**Problem statement**
Write out the entries from the line containing "The value of Best" through the last line, both ends included, without the pictures.

**Extracted data**
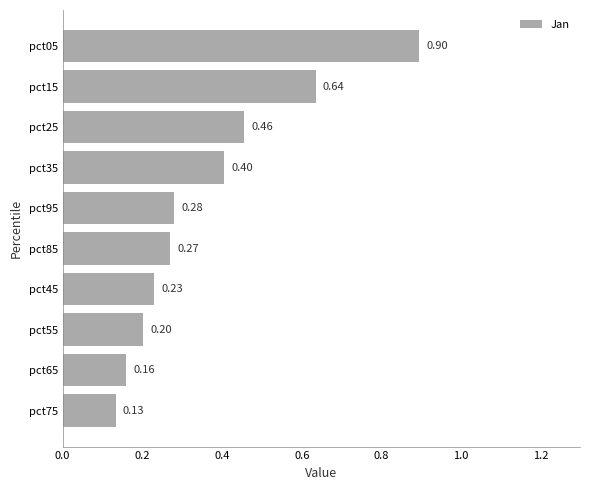

What is the change in value from pct55 to pct15?

+0.4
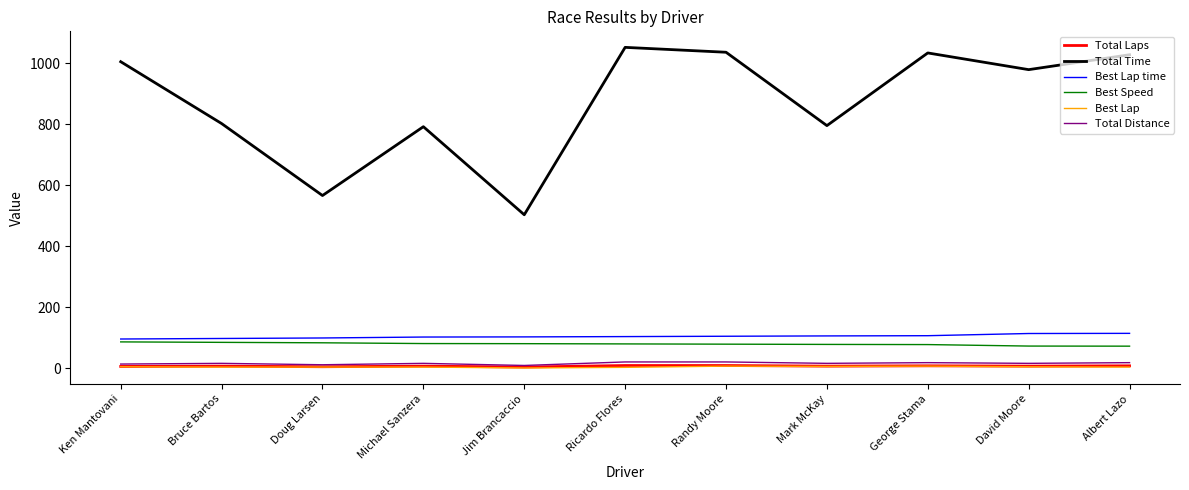

What position from the left is Michael Sanzera?

4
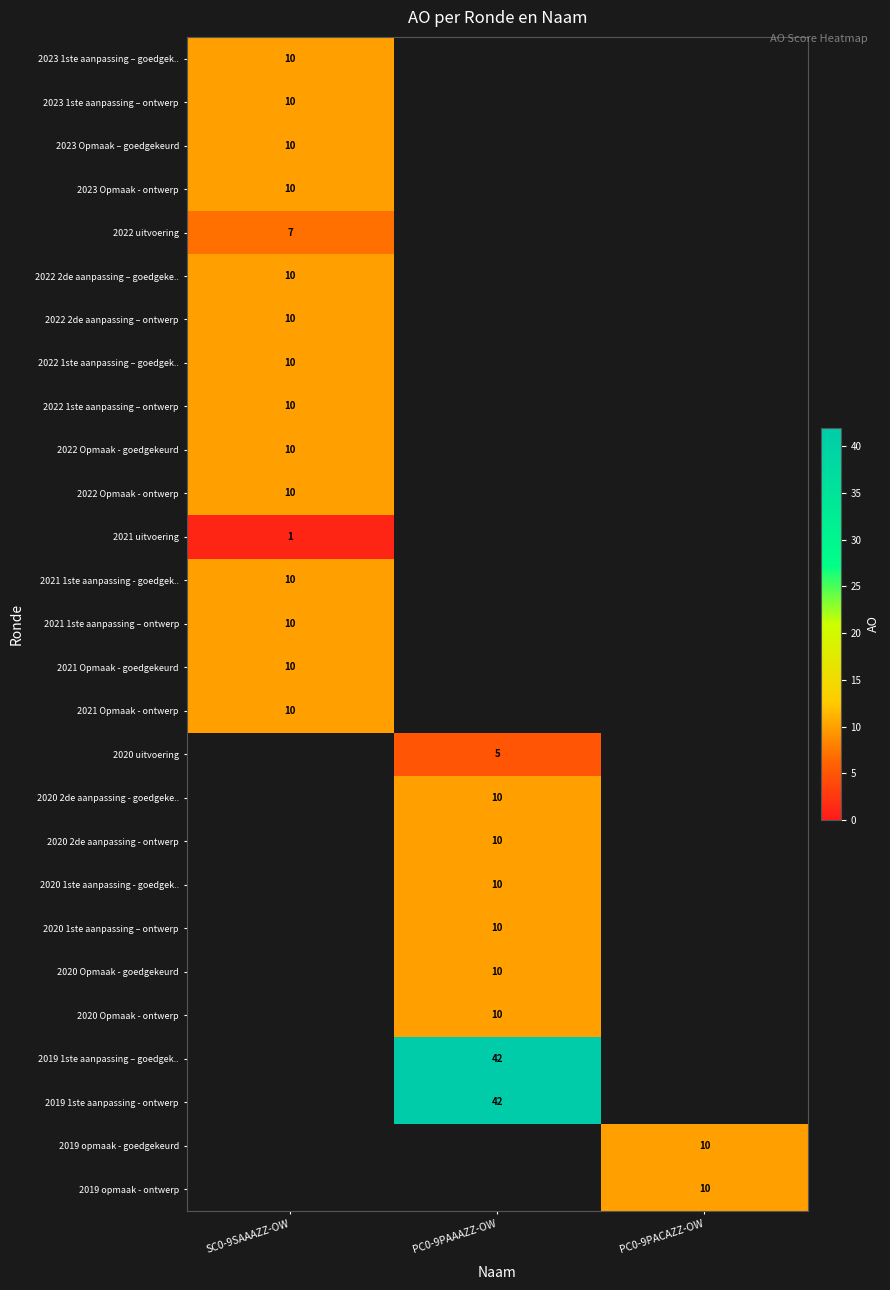

The 2022 Opmaak - goedgekeurd series shows 10 at SC0-9SAAAZZ-OW. True or false?

True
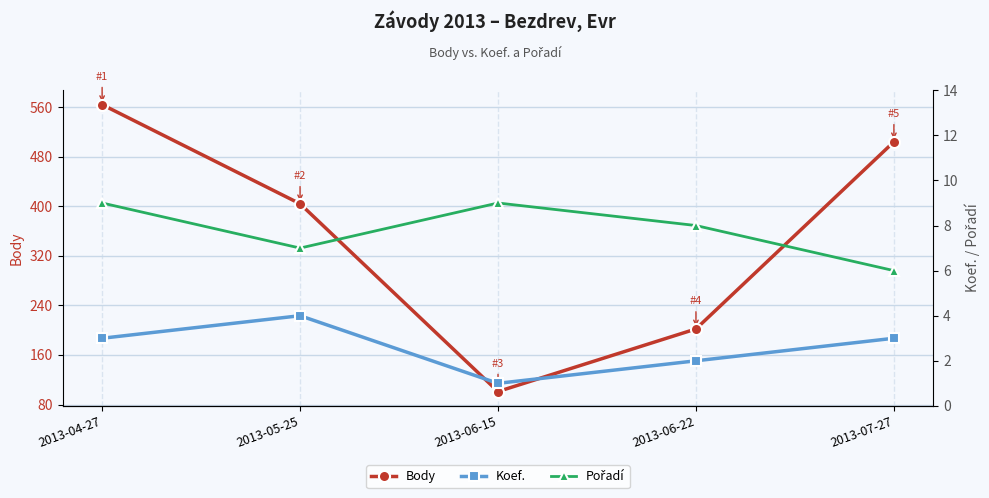

The Pořadí series shows 10 at 2013-05-25. True or false?

False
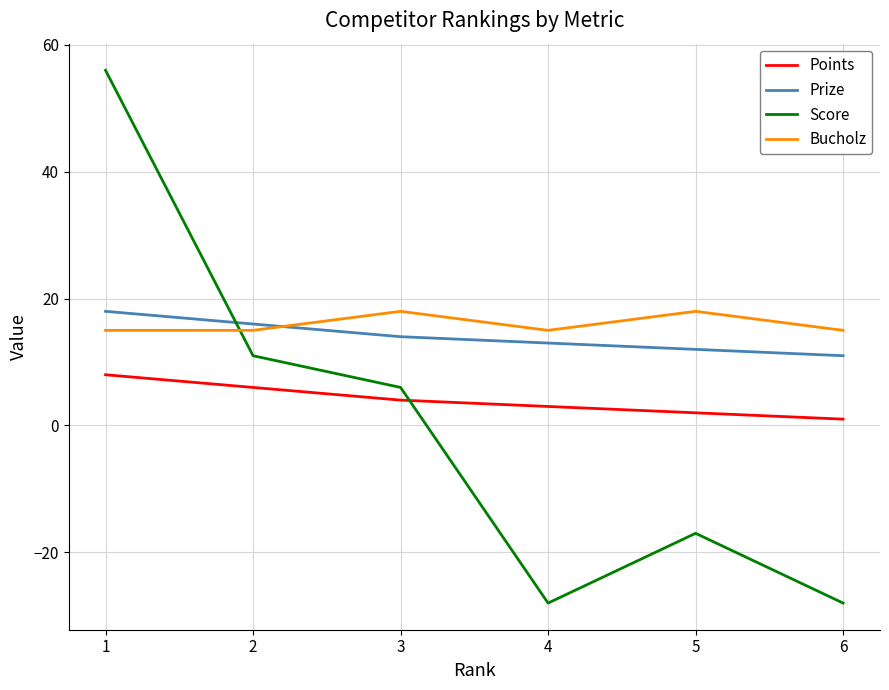

Reading left to right, list all the values displayed in this chart.

Points: 8	6	4	3	2	1
Prize: 18	16	14	13	12	11
Score: 56	11	6	-28	-17	-28
Bucholz: 15	15	18	15	18	15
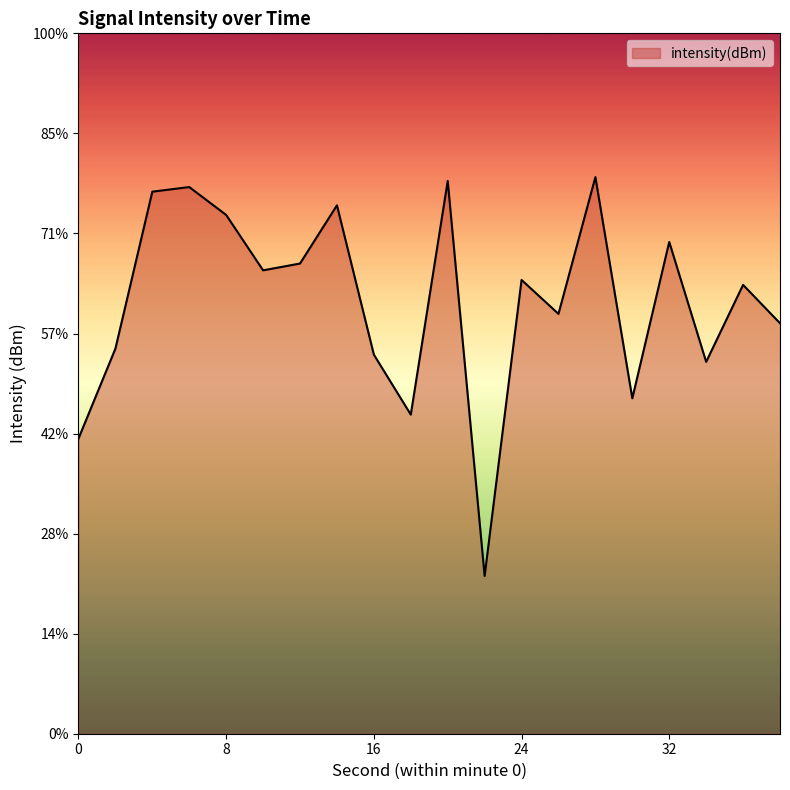

Where is the first local minimum?

10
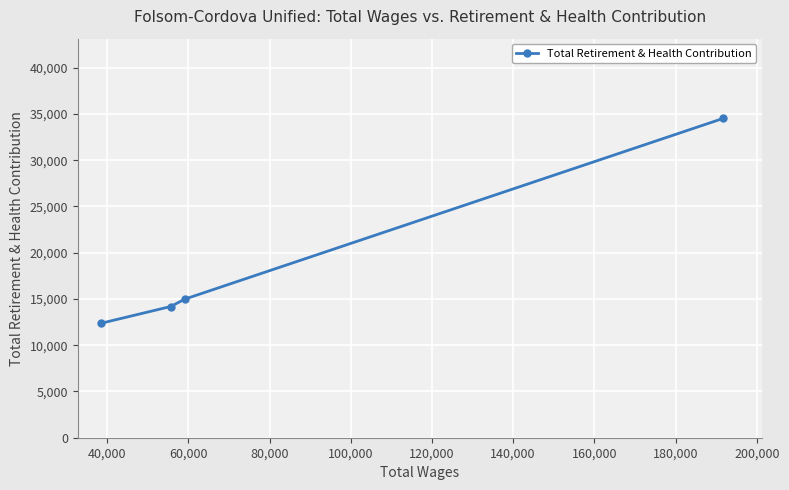

What is the value of the 3rd point from the left?

14983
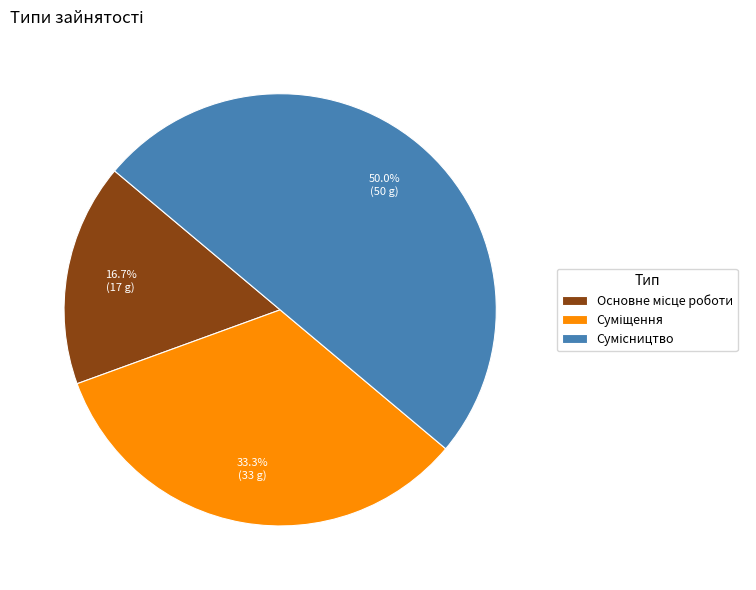

How many segments does this pie chart have?

3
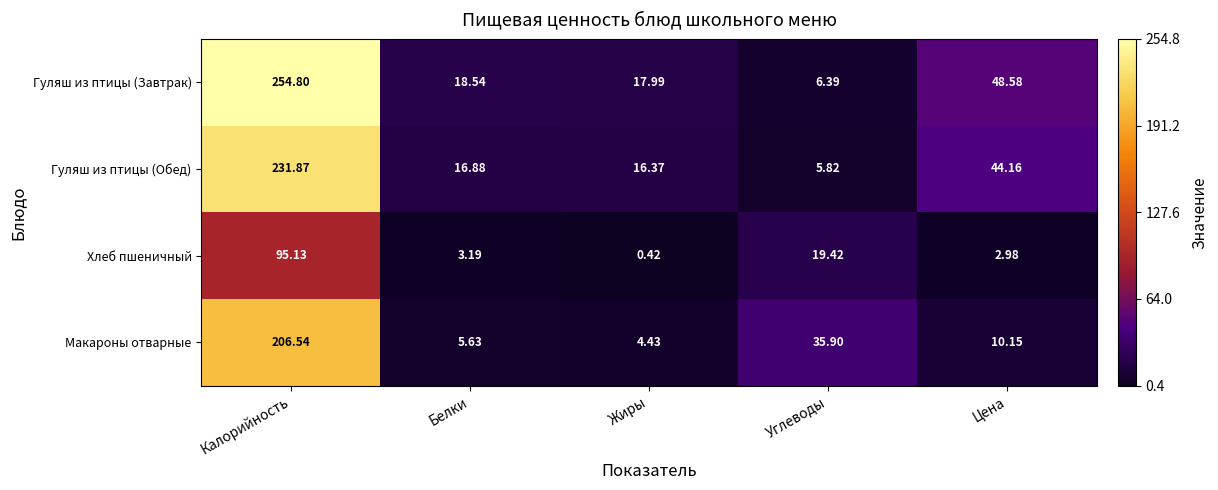

Rank the series at Цена from highest to lowest value.

Гуляш из птицы (Завтрак), Гуляш из птицы (Обед), Макароны отварные, Хлеб пшеничный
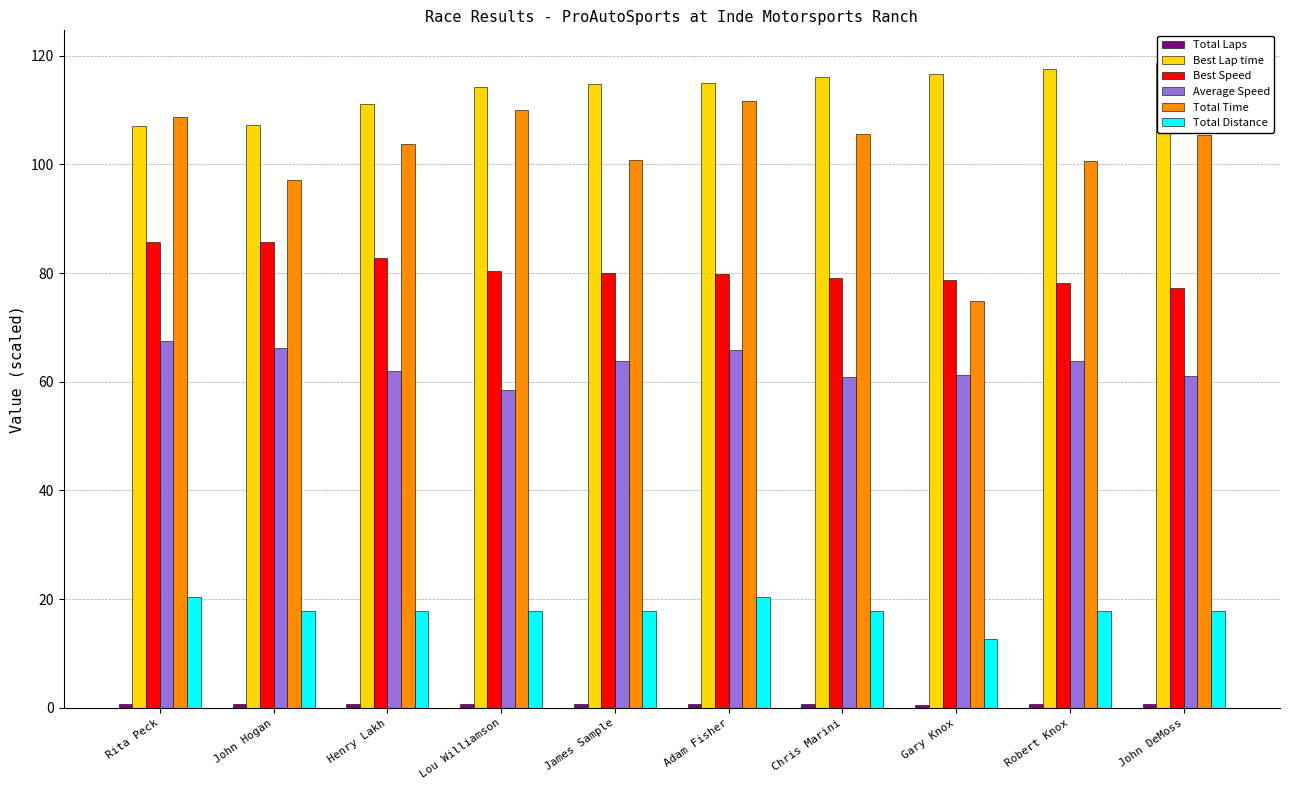

The value of Best Speed at Lou Williamson is 80.3. True or false?

True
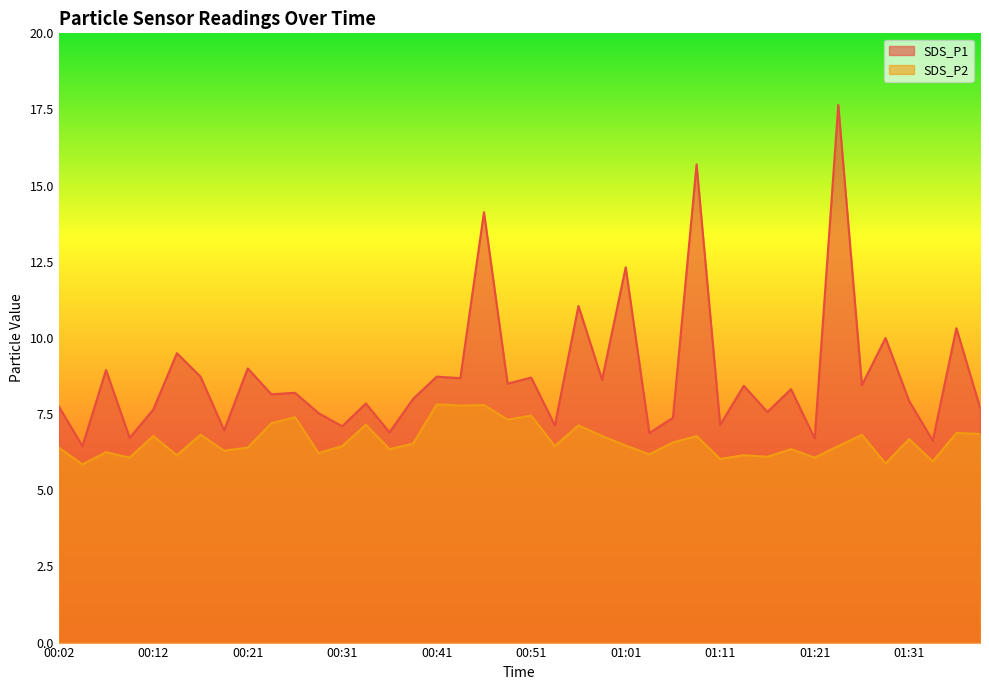

Where is SDS_P2 nearest to the value 6?

01:11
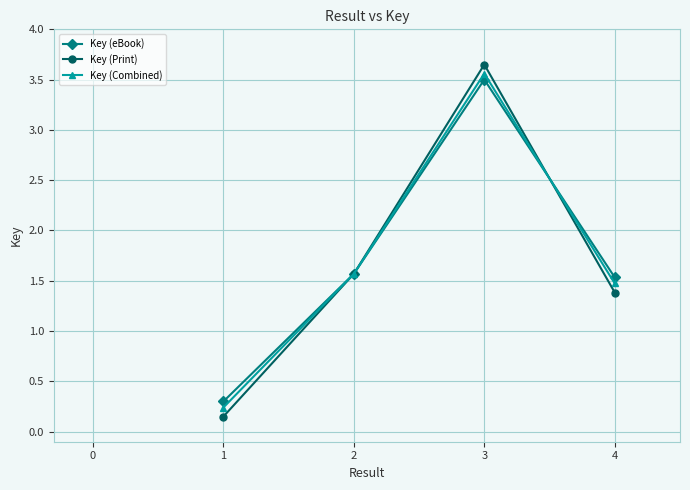

Is this an area chart (filled region under the line)?

No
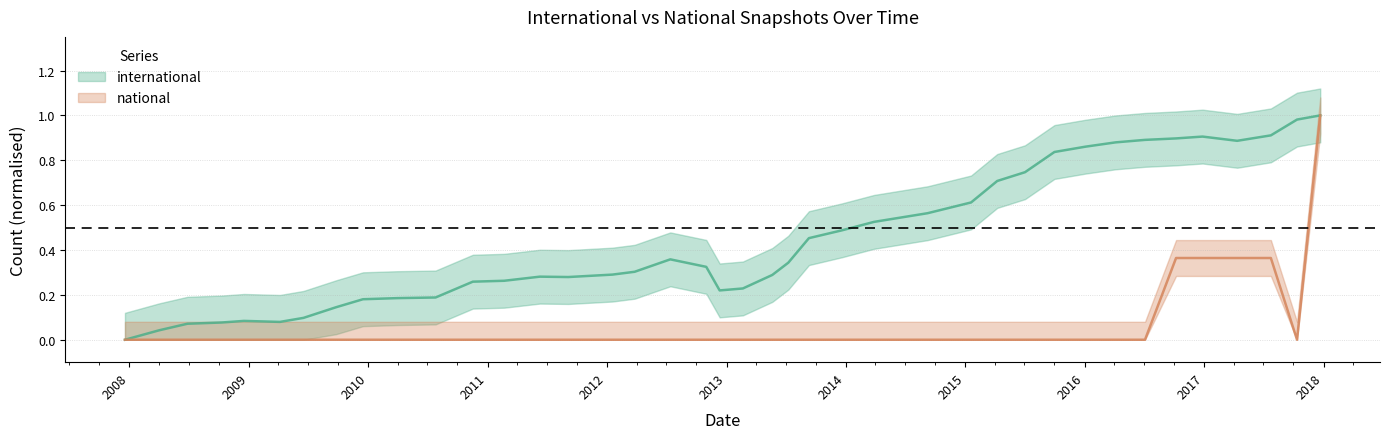

Does the chart display data point markers on the line(s)?

No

**The completed task**
The value of Best Speed at Lou Williamson is 80.3. True or false?

True

Where is SDS_P2 nearest to the value 6?

01:11

Is this an area chart (filled region under the line)?

No

Does the chart display data point markers on the line(s)?

No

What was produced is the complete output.